Records excerpted from a collection
========================================================================
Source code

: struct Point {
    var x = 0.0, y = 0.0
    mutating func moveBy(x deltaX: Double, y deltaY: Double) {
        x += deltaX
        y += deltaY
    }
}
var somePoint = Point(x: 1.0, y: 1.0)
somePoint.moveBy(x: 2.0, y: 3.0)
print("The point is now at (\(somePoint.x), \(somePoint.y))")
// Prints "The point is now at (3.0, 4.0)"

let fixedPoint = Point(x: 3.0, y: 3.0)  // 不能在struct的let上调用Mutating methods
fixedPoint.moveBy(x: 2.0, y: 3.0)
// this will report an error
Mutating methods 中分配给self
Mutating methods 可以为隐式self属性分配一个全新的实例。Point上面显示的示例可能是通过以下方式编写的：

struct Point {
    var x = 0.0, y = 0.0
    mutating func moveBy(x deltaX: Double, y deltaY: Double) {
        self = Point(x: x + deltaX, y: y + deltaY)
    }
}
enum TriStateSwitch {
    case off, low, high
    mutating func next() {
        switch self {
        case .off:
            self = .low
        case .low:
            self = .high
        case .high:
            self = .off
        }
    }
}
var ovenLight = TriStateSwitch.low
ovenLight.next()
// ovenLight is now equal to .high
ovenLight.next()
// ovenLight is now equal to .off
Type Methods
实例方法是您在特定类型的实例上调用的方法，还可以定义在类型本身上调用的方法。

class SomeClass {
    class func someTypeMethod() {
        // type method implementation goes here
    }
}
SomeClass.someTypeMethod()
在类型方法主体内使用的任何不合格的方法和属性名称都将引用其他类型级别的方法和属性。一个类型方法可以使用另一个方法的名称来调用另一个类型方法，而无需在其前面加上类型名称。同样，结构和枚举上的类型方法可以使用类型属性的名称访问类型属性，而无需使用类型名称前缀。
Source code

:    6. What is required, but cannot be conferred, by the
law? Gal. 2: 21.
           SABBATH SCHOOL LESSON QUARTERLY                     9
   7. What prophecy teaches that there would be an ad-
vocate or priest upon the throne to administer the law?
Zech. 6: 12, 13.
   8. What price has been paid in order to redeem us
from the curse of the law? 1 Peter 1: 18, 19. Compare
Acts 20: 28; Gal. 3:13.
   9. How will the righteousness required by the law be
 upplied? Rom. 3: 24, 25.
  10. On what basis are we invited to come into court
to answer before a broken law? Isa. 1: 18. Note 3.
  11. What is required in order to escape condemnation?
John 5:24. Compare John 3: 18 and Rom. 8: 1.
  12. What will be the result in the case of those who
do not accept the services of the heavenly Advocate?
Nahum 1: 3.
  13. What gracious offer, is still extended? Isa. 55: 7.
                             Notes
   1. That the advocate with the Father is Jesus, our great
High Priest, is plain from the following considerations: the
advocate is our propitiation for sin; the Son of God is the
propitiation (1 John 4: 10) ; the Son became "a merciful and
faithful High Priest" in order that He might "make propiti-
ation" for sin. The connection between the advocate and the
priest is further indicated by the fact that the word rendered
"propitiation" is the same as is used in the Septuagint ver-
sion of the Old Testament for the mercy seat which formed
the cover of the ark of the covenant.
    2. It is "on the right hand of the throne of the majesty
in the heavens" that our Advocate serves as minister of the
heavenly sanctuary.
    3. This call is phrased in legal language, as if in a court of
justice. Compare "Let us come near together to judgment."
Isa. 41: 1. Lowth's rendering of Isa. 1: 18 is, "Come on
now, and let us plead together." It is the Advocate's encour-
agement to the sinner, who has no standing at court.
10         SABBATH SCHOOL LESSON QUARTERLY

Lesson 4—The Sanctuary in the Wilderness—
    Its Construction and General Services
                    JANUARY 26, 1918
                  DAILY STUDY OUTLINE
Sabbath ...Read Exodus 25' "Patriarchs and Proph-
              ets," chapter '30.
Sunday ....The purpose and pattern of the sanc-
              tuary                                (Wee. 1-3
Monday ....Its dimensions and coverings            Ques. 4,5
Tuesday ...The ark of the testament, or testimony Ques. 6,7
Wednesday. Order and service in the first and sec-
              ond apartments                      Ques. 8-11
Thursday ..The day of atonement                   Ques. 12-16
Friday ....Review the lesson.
========================================================================
EXERCISE INSTRUCTIONS: Report each line of the data that includes the string "together".

SOLUTION BELOW:
justice. Compare "Let us come near together to judgment."
now, and let us plead together." It is the Advocate's encour-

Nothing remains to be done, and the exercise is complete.